Jer, en esos momentos, estaba en plena incursión turística, metido en un grupo con guía que recorría el casco antiguo de Zúrich. Iba anotando en un cuadernillo todo aquello que le parecía interesante así como edificios, el trato recibido, accesos a minusválidos, curiosidades y demás. Se le pasó rápido el tiempo, aunque tenía la cabeza centrada mayormente en su desaparecido portátil.

Celia despertó cuando avisaron del inminente aterrizaje y se esforzó en espabilarse correctamente. Aquel ratito de descanso le había estado haciendo falta, pues tanto viaje la tenía cansada. Poco después, se encontraba saliendo del transporte aéreo, dirigiéndose a las cintas a recoger su equipaje mientras seguía a sus compañeros de vuelo. Cuando tuvo todas sus pertenencias con ella, caminó en dirección a la salida del aeropuerto dispuesta a conseguir un taxi que la llevase al hotel, dejar sus cosas, y dirigirse a la empresa.

Pero, inesperadamente, Celia se quedó petrificada con la vista fija en un reloj digital que, ante ella y aún dentro del edificio, indicaba la hora en color rojo y con grandes caracteres: 08:43.

Al verlo, además de asemejarse a una inerte roca, se cuestionó si no se suponía que llegaba a mediodía. Entonces, miró su reloj de muñeca, en el que no había reparado ni una sola vez desde antes de coger el avión en España. Éste indicaba que, efectivamente, eran cerca de las tres de la tarde. Y, con eso, se percató de algo que no podía creer que hubiese pasado por alto hasta ese instante: ¡no había contemplado la diferencia horaria!

No llegaba a primera hora, pero por poco. Podría ir a la empresa antes de lo previsto y quedaría menos mal ante los empleados que, ciertamente, no la esperaban hasta media tarde, tal y como ella avisó por teléfono. Entonces, como prendida por una inesperada chispa, una idea se abrió camino en su cabeza.
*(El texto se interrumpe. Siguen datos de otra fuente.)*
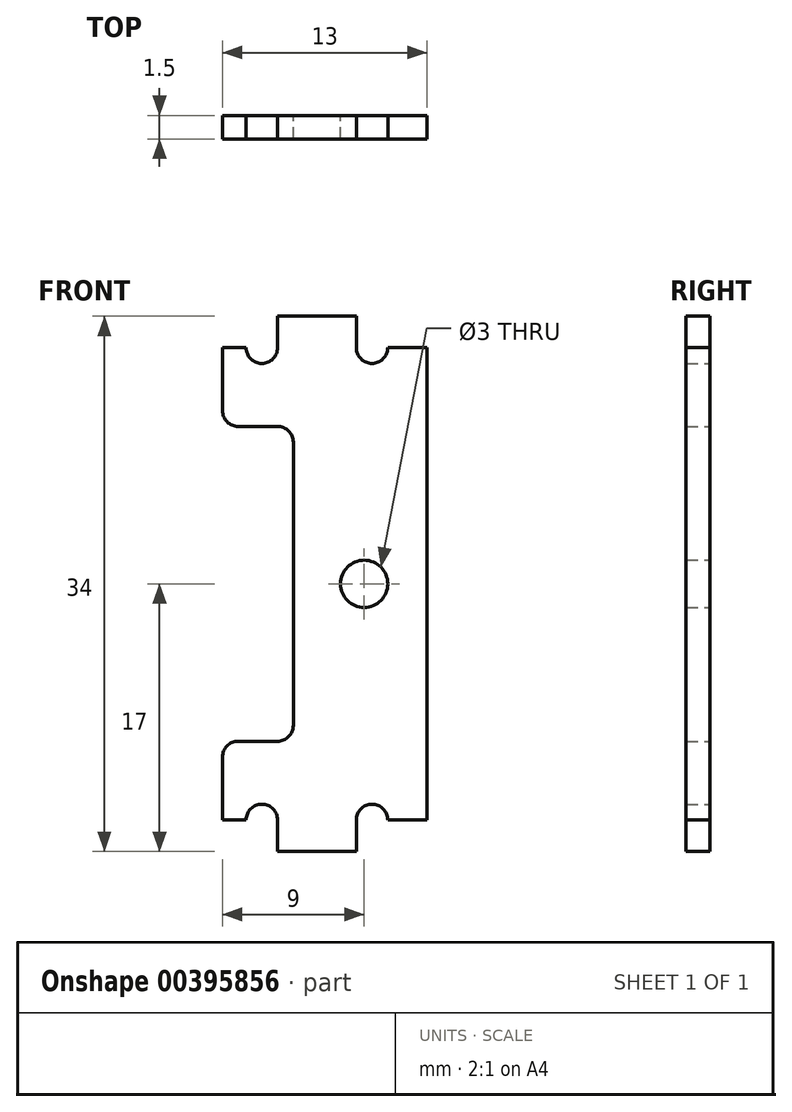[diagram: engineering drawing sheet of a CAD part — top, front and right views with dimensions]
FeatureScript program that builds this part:
annotation { "Feature Type Name" : "Feature", "Feature Type Description" : "" }
export const myFeature = defineFeature(function(context is Context, id is Id, definition is map)
    precondition{}
    {
        {
            var Q0;
            Q0=qCreatedBy(makeId("Front.planeOp"),FACE);
            var sketch = newSketch(context, id + "F0", { "sketchPlane" : qUnion([Q0])});
            skLineSegment(sketch, "E0.bottom", {"start": v(-6, 15) * mm, "end": v(-4.5, 15) * mm});
            skLineSegment(sketch, "E0.top", {"start": v(-6, -15) * mm, "end": v(-4.5, -15) * mm});
            skLineSegment(sketch, "E0.left", {"start": v(-6, 15) * mm, "end": v(-6, 11) * mm});
            skLineSegment(sketch, "E1.top", {"start": v(-2.5, 17) * mm, "end": v(2.5, 17) * mm});
            skLineSegment(sketch, "E1.left", {"start": v(-2.5, 15) * mm, "end": v(-2.5, 17) * mm});
            skLineSegment(sketch, "E1.right", {"start": v(2.5, 15) * mm, "end": v(2.5, 17) * mm});
            skArc(sketch, "E2", {"start": v(-4.5, 15) * mm, "mid": v(-3.5, 14) * mm, "end": v(-2.5, 15) * mm});
            skArc(sketch, "E3", {"start": v(2.5, 15) * mm, "mid": v(3.5, 14) * mm, "end": v(4.5, 15) * mm});
            skLineSegment(sketch, "E4.trimOffspring", {"start": v(4.5, 15) * mm, "end": v(7, 15) * mm});
            skArc(sketch, "E5.MirrorCS", {"start": v(-4.5, -15) * mm, "mid": v(-3.5, -14) * mm, "end": v(-2.5, -15) * mm});
            skLineSegment(sketch, "E6.MirrorCS", {"start": v(-2.5, -15) * mm, "end": v(-2.5, -17) * mm});
            skLineSegment(sketch, "E7.MirrorCS", {"start": v(-2.5, -17) * mm, "end": v(2.5, -17) * mm});
            skLineSegment(sketch, "E8.MirrorCS", {"start": v(2.5, -15) * mm, "end": v(2.5, -17) * mm});
            skArc(sketch, "E9.MirrorCS", {"start": v(2.5, -15) * mm, "mid": v(3.5, -14) * mm, "end": v(4.5, -15) * mm});
            skLineSegment(sketch, "E10.trimOffspring", {"start": v(4.5, -15) * mm, "end": v(7, -15) * mm});
            skCircle(sketch, "E11", {"center": v(3, 0) * mm, "radius": 1.5 * mm});
            skLineSegment(sketch, "E12.bottom", {"start": v(-5, 10) * mm, "end": v(-2.5, 10) * mm});
            skLineSegment(sketch, "E12.top", {"start": v(-5, -10) * mm, "end": v(-2.5, -10) * mm});
            skLineSegment(sketch, "E12.right", {"start": v(-1.5, 9) * mm, "end": v(-1.5, -9) * mm});
            skLineSegment(sketch, "E13.trimOffspring", {"start": v(-6, -11) * mm, "end": v(-6, -15) * mm});
            skLineSegment(sketch, "E14.trimOffspring", {"start": v(7, 15) * mm, "end": v(7, -15) * mm});
            skPoint(sketch, "E15.visualSharp", {"position": v(-1.5, 10) * mm});
            skArc(sketch, "E15.filletArc", {"start": v(-1.5, 9) * mm, "mid": v(-1.8, 9.7) * mm, "end": v(-2.5, 10) * mm});
            skPoint(sketch, "E16.visualSharp", {"position": v(-1.5, -10) * mm});
            skArc(sketch, "E16.filletArc", {"start": v(-2.5, -10) * mm, "mid": v(-1.8, -9.7) * mm, "end": v(-1.5, -9) * mm});
            skPoint(sketch, "E17.visualSharp", {"position": v(-6, -10) * mm});
            skArc(sketch, "E17.filletArc", {"start": v(-5, -10) * mm, "mid": v(-5.7, -10.3) * mm, "end": v(-6, -11) * mm});
            skPoint(sketch, "E18.visualSharp", {"position": v(-6, 10) * mm});
            skArc(sketch, "E18.filletArc", {"start": v(-6, 11) * mm, "mid": v(-5.7, 10.3) * mm, "end": v(-5, 10) * mm});
            skSolve(sketch);
        }
        {
            var Q0;
            Q0=qSketchRegion(id+"F0",true);
            extrude(context, id + "F1", {"entities" : qUnion([Q0]), "depth" : 1.5 * mm});
        }
    });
¿No decía Ruth que aquello era ciudad sin ley? Sería bueno ver cómo funcionaban allí las cosas antes y poder proceder en base a ello. Sonrió y continuó arrastrando su valija al tiempo que cargaba con el maletín del portátil ajeno y su bolso. Todo iba a salir bien, estaba segura de ello. El plan tomaba forma en su cabecita alocada, mientras lograba detener un taxi y facilitarle las señas del hotel al que debía llevarla, a cinco minutos del edificio en que habían decidido establecer la delegación canadiense de la que, desde ese momento, iba a ser la presidenta.

<<Nuevo cargo, nueva vida; nueva Celia>>, se dijo mientras trataba de reprimir la carcajada que se abría paso por su garganta. El juego acababa de comenzar.